If you keep increasing the packet drop rate to even 40%, SRX establishes the IPSEC tunnel. For example, if initiator doesn’t get any response packet to its first packet containing proposals, it keeps sending with 10seconds interval. With 40% rate, it can take up to 1,5-2 minutes to establish the tunnel. I have even made things worse by adding 1000ms latency but tunnel got established. However I recall that in several of my tests, 35-40% packet loss was really causing trouble but I haven’t seen any issue on my latest tests.
One last thing I need to mention is the MTU. During the Phase 1 packet exhanges, the largest packet is the first packet sent by the initiator containing proposals, DPD support etc and the total IP packet size probably won’t be larger than 350bytes hence small MTU shouldn’t become a concern here either.
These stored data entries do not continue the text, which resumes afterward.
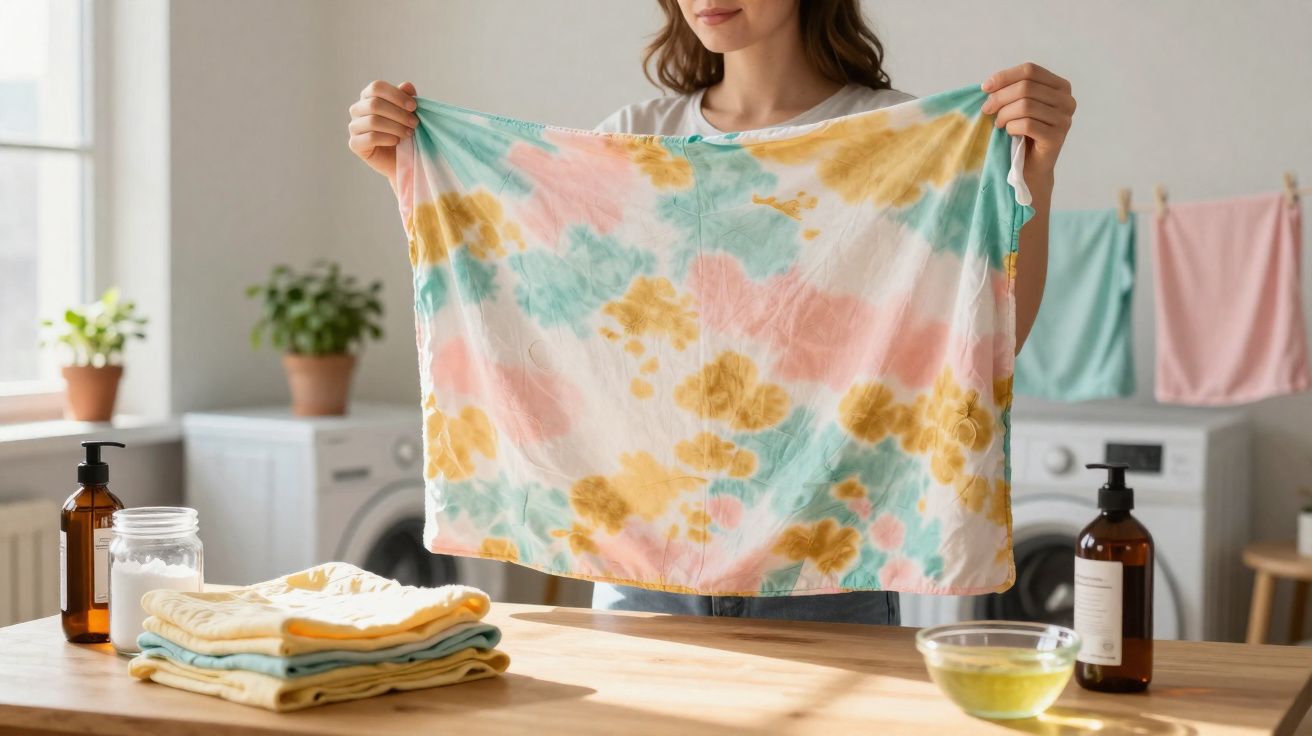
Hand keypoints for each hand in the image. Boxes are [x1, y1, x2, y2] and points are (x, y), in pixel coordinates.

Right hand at [347, 80, 418, 181]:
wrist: (404, 159)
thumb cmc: (405, 132)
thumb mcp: (409, 113)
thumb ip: (407, 99)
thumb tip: (407, 85)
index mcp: (369, 96)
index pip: (376, 87)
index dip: (396, 95)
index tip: (414, 106)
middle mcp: (358, 109)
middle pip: (374, 104)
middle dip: (399, 113)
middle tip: (415, 123)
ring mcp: (354, 127)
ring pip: (373, 121)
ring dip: (395, 127)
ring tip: (409, 133)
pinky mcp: (355, 144)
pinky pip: (370, 137)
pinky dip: (387, 138)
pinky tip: (397, 141)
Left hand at [980, 63, 1074, 184]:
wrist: (1031, 165)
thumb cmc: (1022, 132)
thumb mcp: (1018, 104)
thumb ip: (1011, 90)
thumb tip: (988, 86)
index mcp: (1059, 86)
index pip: (1030, 70)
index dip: (1005, 76)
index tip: (985, 88)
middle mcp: (1067, 100)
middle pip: (1026, 87)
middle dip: (1000, 97)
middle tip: (987, 110)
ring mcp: (1064, 119)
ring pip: (1026, 105)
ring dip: (1004, 114)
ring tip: (999, 124)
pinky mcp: (1057, 137)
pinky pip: (1027, 125)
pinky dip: (1012, 127)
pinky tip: (1009, 132)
In a nutshell, this experiment who knows how much perfect it is, indicates that neither packet loss nor latency isn’t a threat for IPSEC tunnel establishment including a small MTU size.
If you have any story, please do share here!
I wish you days without any packet loss 🙂
Do you have a SRX multipoint-to-multipoint (full mesh) example I can borrow: HUB to B1/B2 and B1 to B2. without B1 or B2 to reach each other.
Ray, I don’t have full mesh but would this help ?
http://rtoodtoo.net/2013/08/21/jncie-sec-multipoint-tunnelspolicy-and-route-based-vpns/
Thanks for the excellent post
You’re welcome Jeff!